--- EXERCISE DATA Enclosed Below ---
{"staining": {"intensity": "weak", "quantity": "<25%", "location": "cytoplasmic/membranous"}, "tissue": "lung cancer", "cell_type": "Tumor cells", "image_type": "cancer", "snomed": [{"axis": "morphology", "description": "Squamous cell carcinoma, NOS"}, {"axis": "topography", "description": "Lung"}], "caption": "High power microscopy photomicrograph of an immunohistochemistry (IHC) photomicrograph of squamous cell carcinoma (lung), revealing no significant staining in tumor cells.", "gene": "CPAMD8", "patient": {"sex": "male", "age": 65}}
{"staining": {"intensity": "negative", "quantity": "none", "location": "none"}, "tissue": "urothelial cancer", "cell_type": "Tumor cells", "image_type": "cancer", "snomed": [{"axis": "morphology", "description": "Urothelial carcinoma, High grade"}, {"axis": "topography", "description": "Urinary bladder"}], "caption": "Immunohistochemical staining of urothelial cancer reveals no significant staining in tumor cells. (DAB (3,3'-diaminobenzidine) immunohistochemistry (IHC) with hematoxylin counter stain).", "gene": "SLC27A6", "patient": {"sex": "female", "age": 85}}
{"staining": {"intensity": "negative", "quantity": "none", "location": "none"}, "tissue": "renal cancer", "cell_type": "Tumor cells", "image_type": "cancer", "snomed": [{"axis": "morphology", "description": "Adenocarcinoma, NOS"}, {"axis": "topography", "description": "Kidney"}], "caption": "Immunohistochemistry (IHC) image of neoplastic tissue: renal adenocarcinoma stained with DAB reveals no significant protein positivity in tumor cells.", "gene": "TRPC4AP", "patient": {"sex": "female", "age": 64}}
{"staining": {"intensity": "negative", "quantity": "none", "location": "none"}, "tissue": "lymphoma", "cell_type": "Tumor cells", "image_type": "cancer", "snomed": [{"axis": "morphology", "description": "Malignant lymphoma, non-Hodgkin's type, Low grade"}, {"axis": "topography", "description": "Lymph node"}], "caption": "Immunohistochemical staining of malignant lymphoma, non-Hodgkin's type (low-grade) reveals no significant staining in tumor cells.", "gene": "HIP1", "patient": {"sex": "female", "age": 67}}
--- End of Enclosed EXERCISE DATA ---
WHAT TO WORK ON
The entire listing is to be retyped exactly.

EXERCISE RESPONSE
{"staining": {"intensity": "weak", "quantity": "<25%", "location": "cytoplasmic/membranous"}, "tissue": "lung cancer", "cell_type": "Tumor cells", "image_type": "cancer", "snomed": [{"axis": "morphology", "description": "Squamous cell carcinoma, NOS"}, {"axis": "topography", "description": "Lung"}], "caption": "High power microscopy photomicrograph of an immunohistochemistry (IHC) photomicrograph of squamous cell carcinoma (lung), revealing no significant staining in tumor cells.", "gene": "CPAMD8", "patient": {"sex": "male", "age": 65}}
{"staining": {"intensity": "negative", "quantity": "none", "location": "none"}, "tissue": "urothelial cancer", "cell_type": "Tumor cells", "image_type": "cancer", "snomed": [{"axis": "morphology", "description": "Urothelial carcinoma, High grade"}, {"axis": "topography", "description": "Urinary bladder"}], "caption": "Immunohistochemical staining of urothelial cancer reveals no significant staining in tumor cells. (DAB (3,3'-diaminobenzidine) immunohistochemistry (IHC) with hematoxylin counter stain).", "gene": "SLC27A6", "patient": {"sex": "female", "age": 85}}
{"staining": {"intensity": "negative", "quantity": "none", "location": "none"}, "tissue": "renal cancer", "cell_type": "Tumor cells", "image_type": "cancer", "snomed": [{"axis": "morphology", "description": "Adenocarcinoma, NOS"}, {"axis": "topography", "description": "Kidney"}], "caption": "Immunohistochemistry (IHC) image of neoplastic tissue: renal adenocarcinoma stained with DAB reveals no significant protein positivity in tumor cells.", "gene": "TRPC4AP", "patient": {"sex": "female", "age": 64}}
{"staining": {"intensity": "negative", "quantity": "none", "location": "none"}, "tissue": "lymphoma", "cell_type": "Tumor cells", "image_type": "cancer", "snomed": [{"axis": "morphology", "description": "Malignant lymphoma, non-Hodgkin's type, Low grade"}, {"axis": "topography", "description": "Lymph node"}], "caption": "Immunohistochemical staining of malignant lymphoma, non-Hodgkin's type (low-grade) reveals no significant staining in tumor cells.", "gene": "HIP1", "patient": {"sex": "female", "age": 67}}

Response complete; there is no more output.